Diagne considère que la jeunesse du Sénégal et l'évolution rapide des capacités technologiques offrent une occasion unique de favoriser la transition vers une société plus égalitaire. Ces nouvelles technologies pourraient permettre de surmonter les défis actuels du système éducatif et de fournir des opportunités d'apprentissage de meilleure qualité à un plus grand nombre d'individus.
Que faire ?
Fatou Diange soulève des points importants concernant les défis du Sénégal en termes de mise en œuvre de politiques et de réformes efficaces. Le pays a les compétences techniques nécessaires et des plans et des programmes ont été établis, mais le système politique actuel pose des obstacles à la mise en œuvre de ces plans.
La chercheuse propose deux stratégies pour surmonter ces défis.
- La première concerne l'application de politiques sociales égalitaires, en évitant de faire passer ces politiques à travers les structures existantes qui peuvent freiner le progrès. Par exemple les bons électroniques dans le domaine de l'agriculture ont réussi à améliorer l'accès aux engrais et à l'information dans d'autres pays, mais n'ont pas été mis en place au Sénégal à cause de la résistance de certains intermédiaires.
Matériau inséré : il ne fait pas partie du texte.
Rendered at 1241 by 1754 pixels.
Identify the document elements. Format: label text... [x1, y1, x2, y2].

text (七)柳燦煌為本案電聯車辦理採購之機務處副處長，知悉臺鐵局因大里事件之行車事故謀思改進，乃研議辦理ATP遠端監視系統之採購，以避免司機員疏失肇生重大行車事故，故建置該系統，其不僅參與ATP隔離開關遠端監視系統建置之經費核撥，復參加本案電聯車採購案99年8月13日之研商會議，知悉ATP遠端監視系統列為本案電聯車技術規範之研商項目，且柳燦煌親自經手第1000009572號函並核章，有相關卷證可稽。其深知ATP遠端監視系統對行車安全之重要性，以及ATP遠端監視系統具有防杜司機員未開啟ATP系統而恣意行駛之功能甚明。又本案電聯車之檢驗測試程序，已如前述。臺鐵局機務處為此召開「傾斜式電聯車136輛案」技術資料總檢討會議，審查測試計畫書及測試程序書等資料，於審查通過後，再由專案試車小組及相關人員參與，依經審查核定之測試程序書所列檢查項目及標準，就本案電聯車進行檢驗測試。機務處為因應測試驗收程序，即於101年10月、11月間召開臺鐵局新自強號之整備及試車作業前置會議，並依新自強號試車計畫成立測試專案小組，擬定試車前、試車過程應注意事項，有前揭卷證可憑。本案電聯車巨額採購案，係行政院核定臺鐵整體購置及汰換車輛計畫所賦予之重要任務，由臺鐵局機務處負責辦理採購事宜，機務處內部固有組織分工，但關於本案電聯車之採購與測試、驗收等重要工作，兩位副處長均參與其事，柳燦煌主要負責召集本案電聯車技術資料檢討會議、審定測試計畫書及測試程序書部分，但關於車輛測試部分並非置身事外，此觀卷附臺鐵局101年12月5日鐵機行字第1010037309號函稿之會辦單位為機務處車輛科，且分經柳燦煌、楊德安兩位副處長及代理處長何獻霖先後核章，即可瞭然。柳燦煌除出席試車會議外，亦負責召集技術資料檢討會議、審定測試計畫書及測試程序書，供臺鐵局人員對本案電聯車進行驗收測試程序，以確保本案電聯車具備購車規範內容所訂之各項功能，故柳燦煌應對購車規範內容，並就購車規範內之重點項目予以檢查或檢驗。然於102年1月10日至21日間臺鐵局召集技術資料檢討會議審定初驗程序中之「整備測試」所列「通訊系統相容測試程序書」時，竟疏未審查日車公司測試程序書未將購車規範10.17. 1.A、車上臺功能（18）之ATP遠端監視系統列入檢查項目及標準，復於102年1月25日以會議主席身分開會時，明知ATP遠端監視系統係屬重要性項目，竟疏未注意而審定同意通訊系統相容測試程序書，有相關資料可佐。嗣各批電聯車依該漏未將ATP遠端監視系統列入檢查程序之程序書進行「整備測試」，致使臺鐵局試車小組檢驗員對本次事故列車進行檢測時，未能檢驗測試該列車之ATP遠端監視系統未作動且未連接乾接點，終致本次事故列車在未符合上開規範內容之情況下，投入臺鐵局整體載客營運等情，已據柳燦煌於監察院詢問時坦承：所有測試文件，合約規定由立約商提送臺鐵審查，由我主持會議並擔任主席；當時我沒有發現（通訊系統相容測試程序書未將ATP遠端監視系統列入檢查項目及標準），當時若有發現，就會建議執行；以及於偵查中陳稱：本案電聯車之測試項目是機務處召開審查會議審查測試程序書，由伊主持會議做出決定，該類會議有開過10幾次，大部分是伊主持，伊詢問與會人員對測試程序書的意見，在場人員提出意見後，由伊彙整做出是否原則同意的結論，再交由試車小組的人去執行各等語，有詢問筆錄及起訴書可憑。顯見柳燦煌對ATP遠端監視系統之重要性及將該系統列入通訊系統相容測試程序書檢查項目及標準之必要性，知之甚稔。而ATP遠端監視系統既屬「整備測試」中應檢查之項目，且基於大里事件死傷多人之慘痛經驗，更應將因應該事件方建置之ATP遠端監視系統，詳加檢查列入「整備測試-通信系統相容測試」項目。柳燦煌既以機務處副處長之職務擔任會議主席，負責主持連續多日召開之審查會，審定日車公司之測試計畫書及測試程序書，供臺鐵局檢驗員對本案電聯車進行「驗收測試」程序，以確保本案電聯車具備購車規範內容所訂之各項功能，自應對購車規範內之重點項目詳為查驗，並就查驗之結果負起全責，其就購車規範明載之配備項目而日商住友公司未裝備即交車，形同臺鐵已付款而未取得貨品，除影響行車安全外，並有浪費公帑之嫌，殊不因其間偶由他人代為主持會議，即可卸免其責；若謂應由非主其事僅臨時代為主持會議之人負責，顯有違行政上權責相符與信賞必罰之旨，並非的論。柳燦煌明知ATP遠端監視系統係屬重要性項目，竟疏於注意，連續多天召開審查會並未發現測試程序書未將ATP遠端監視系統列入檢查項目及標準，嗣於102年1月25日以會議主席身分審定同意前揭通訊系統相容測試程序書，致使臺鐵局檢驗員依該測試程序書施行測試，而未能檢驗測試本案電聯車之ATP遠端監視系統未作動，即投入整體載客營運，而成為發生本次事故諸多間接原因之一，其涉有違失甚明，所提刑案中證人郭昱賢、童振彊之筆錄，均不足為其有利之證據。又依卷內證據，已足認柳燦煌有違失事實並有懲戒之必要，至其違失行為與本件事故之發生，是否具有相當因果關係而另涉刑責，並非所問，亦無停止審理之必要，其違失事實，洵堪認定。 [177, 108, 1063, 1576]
- La deuxième stratégie est la décentralisation des politiques publiques. Une plus grande liberté au niveau local pourrait permettre plus d'expérimentation et une meilleure adaptation aux conditions locales, même dans un pays aussi centralisé que le Sénégal. On a l'exemple de la Chine, un pays centralisé où les politiques locales sont néanmoins adaptées aux conditions locales.
Ces deux stratégies nécessitent une volonté politique de réduire le rôle de l'État central et d'adopter des politiques égalitaires. Ces changements pourraient permettre de créer des institutions plus inclusives.
De la souveraineté économique
Concernant la souveraineté économique du Sénégal et son interaction avec l'économie mondiale, notamment à travers l'action des multinationales Fatou Diagne considère que ce problème n'est pas unique au Sénégal mais est un défi courant pour de nombreux pays africains.
Il y a un lien entre l'hyper-centralisation de l'État et l'incapacité des citoyens à exercer un contrôle, ce qui entraîne des situations où les richesses nationales sont captées par une élite qui peut se permettre de "brader" des ressources et autoriser l'action des multinationales.
Cette question est un problème réel, mais elle ne doit pas être la seule préoccupation. Il serait facile de blâmer tous les problèmes du pays sur les inégalités mondiales et les asymétries avec le monde extérieur, mais cela serait trop simpliste. Il est nécessaire de reconnaître que les problèmes internes sont liés à des structures de pouvoir qui dépassent celles de l'État et des autorités étatiques.
Il y a urgence de se concentrer sur des domaines tels que l'éducation et la distribution comme étapes clés pour relever les principaux défis. En effet, ces domaines sont essentiels pour le développement d'une économie inclusive et pour renforcer la capacité des citoyens à exercer un contrôle sur l'État.